There are plenty of factors that are taken into consideration when you apply for a loan. However, not many are aware of the different factors that can affect your loan applicant, simply because there are too many to consider. One of the main factors is the EMI’s to income ratio. In most cases of a loan application, if the total EMI’s are high, there is a high chance that your loan application will be rejected.

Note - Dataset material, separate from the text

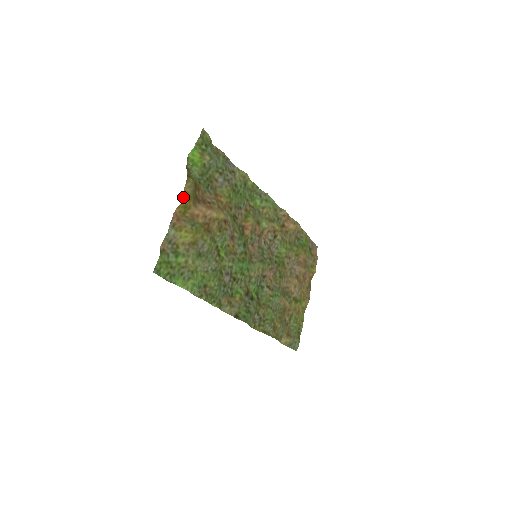
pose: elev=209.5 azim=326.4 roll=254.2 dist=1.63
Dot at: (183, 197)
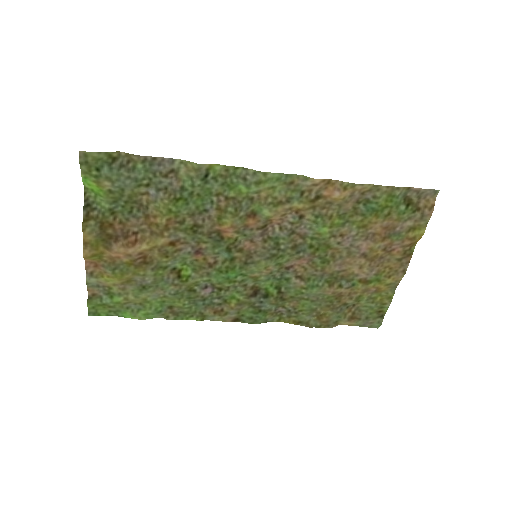
Dot at: (84, 249)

So how can you reduce the chances of a loan rejection, keeping in mind the EMI to income ratio? Here are some suggestions that can assist you.
Managing your EMI’s
The first step to lowering your EMIs to income ratio is by managing your EMI’s. In the last few years, it is easy to get tempted into opting for different loans for different financial requirements. No doubt with loans such as two-wheeler loans, car loans or even a home loan, EMI’s will help you get what you want. But how do you manage it? The first step you should do is calculate your Emi’s to income ratio. You can always use the loan EMI calculator for this purpose. This ratio should not be over 50%. However, that does not mean you should also try for a loan amount that will touch this high of a ratio. You will need to consider your daily expenses along with the possibility of the different taxes you will need to pay. By reserving 20 to 30% for you income, for EMI’s you can ensure a low ratio, thus reducing your chances of a loan application rejection.
Debt may seem like the end of the world for you, but in reality, it help keeps you financial focused. However, as long as you ensure that the debt is something you can eventual manage, you should not be worried. In this case, when opting for a loan, you must borrow wisely. Match your debts to your income. If you discover you are spending more than what you earn or expect, then you need to make adjustments. If you need to borrow funds, ensure that you need to borrow it for realistic and practical purposes. Avoiding takes a loan to further invest in other financial products such as the stock market or other equities.
Plan the tenure of your loans
All loans work on a simple formula. The longer the repayment tenure, the more money you will end up paying in total. Depending on your financial profile, you can always opt for a high EMI over longer repayment tenure. Even funds from your bonuses or promotions will help you pay off a higher EMI, thus reducing your repayment tenure. Use the loan EMI calculator to calculate the ideal loan tenure that will suit your needs while helping you repay your loan off in ease.